Go through the entries below and tally the lines containing the string "open"; report only the tally.

Provided records:
---*---
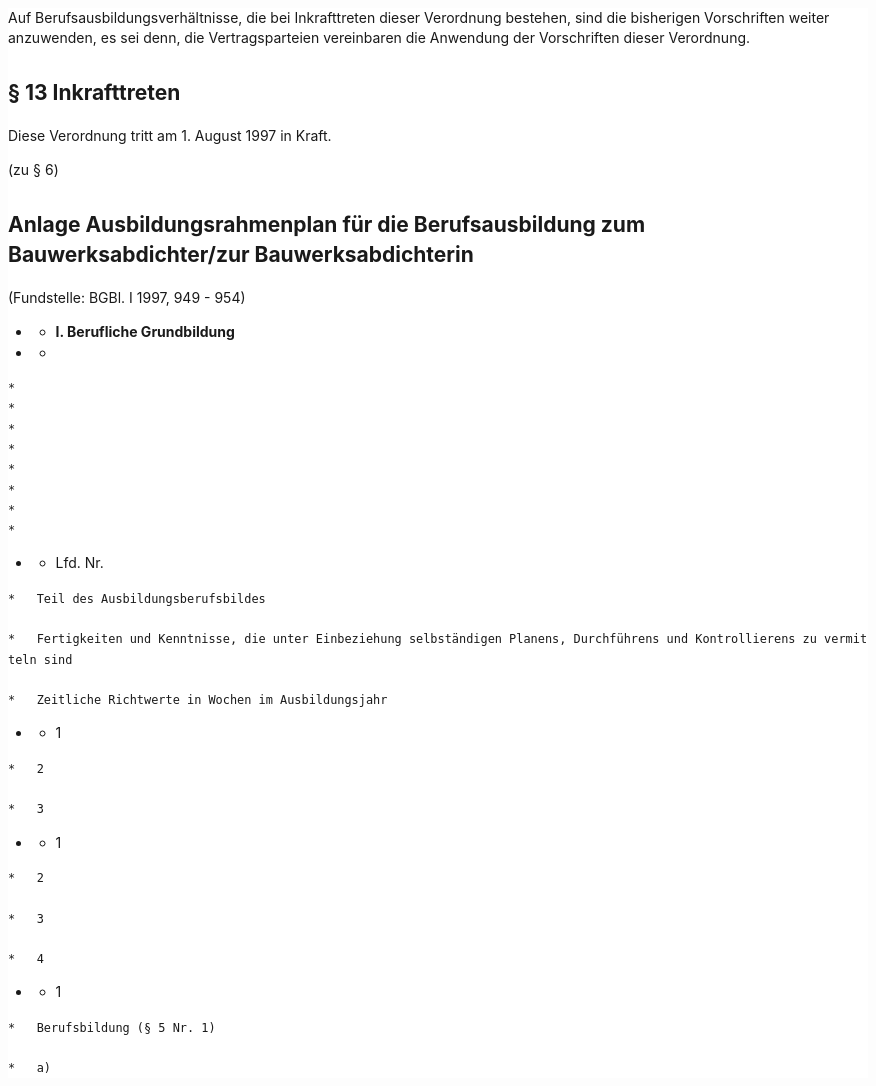 Auf Berufsausbildungsverhältnisse, die bei Inkrafttreten dieser Verordnung bestehen, sind die bisherigen Vorschriften weiter anzuwenden, es sei denn, die Vertragsparteien vereinbaren die Anwendung der Vorschriften dieser Verordnung.


## § 13 Inkrafttreten

Diese Verordnung tritt am 1. August 1997 in Kraft.

(zu § 6)

## Anlage Ausbildungsrahmenplan für die Berufsausbildung zum Bauwerksabdichter/zur Bauwerksabdichterin

(Fundstelle: BGBl. I 1997, 949 - 954)

*    *   **I. Berufliche Grundbildung**


*    *
    *
    *
    *
    *
    *
    *
    *
    *

*    *   Lfd. Nr.

    *   Teil des Ausbildungsberufsbildes

    *   Fertigkeiten und Kenntnisse, die unter Einbeziehung selbständigen Planens, Durchführens und Kontrollierens zu vermitteln sind

    *   Zeitliche Richtwerte in Wochen im Ausbildungsjahr


*    *   1

    *   2

    *   3


*    *   1

    *   2

    *   3

    *   4


*    *   1

    *   Berufsbildung (§ 5 Nr. 1)

    *   a)
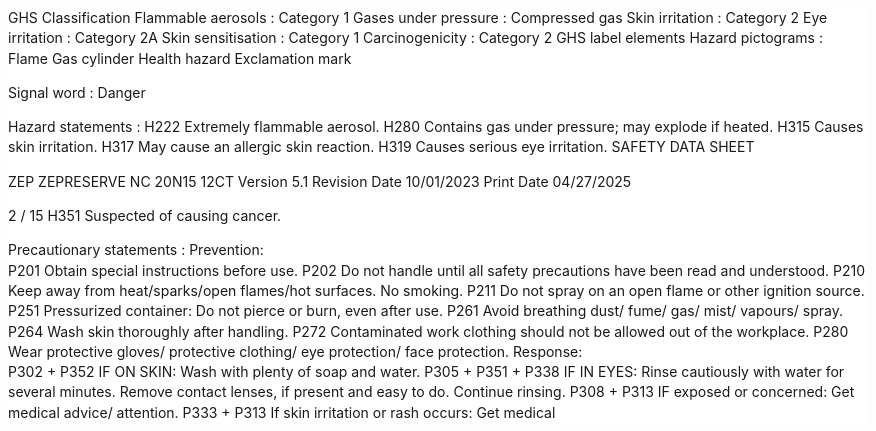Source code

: GHS Classification 
Flammable aerosols 
: Category 1 
Gases under pressure 
: Compressed gas 
Skin irritation 
: Category 2 
Eye irritation 
: Category 2A 
Skin sensitisation 
: Category 1 
Carcinogenicity 
: Category 2 
GHS label elements 
Hazard pictograms 
:  
Flame 
Gas cylinder 
Health hazard 
Exclamation 
mark 
 
Signal word 
: Danger 
 
Hazard statements 
: H222 Extremely flammable aerosol. 
H280 Contains gas under pressure; may explode if heated. 
H315 Causes skin irritation. 
H317 May cause an allergic skin reaction. 
H319 Causes serious eye irritation. 
SAFETY DATA SHEET 
 
ZEP ZEPRESERVE NC 20N15 12CT 
Version 5.1 
Revision Date 10/01/2023 
Print Date 04/27/2025  
 
 
2 / 15 
H351 Suspected of causing cancer. 
 
Precautionary statements 
: Prevention:  
P201 Obtain special instructions before use. 
P202 Do not handle until all safety precautions have been read 
and understood. 
P210 Keep away from heat/sparks/open flames/hot surfaces. 
No smoking. 
P211 Do not spray on an open flame or other ignition source. 
P251 Pressurized container: Do not pierce or burn, even after 
use. 
P261 Avoid breathing dust/ fume/ gas/ mist/ vapours/ spray. 
P264 Wash skin thoroughly after handling. 
P272 Contaminated work clothing should not be allowed out of 
the workplace. 
P280 Wear protective gloves/ protective clothing/ eye 
protection/ face protection. 
Response:  
P302 + P352 IF ON SKIN: Wash with plenty of soap and water. 
P305 + P351 + P338 IF IN EYES: Rinse cautiously with water 
for several minutes. Remove contact lenses, if present and 
easy to do. Continue rinsing. 
P308 + P313 IF exposed or concerned: Get medical advice/ 
attention. 
P333 + P313 If skin irritation or rash occurs: Get medical 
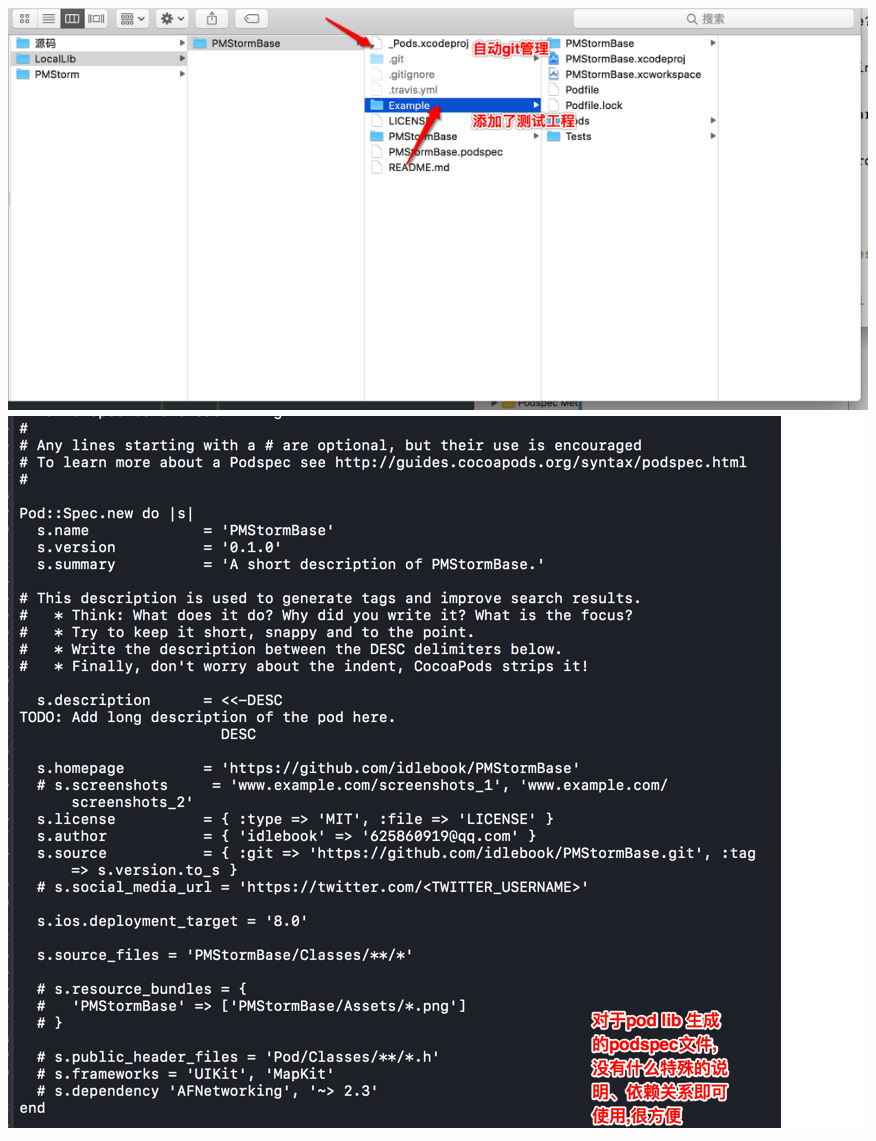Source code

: ![Snip20170610_29](/media/14970551532767/Snip20170610_29.png)![Snip20170610_33](/media/14970551532767/Snip20170610_33.png)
---*---
Task response: 2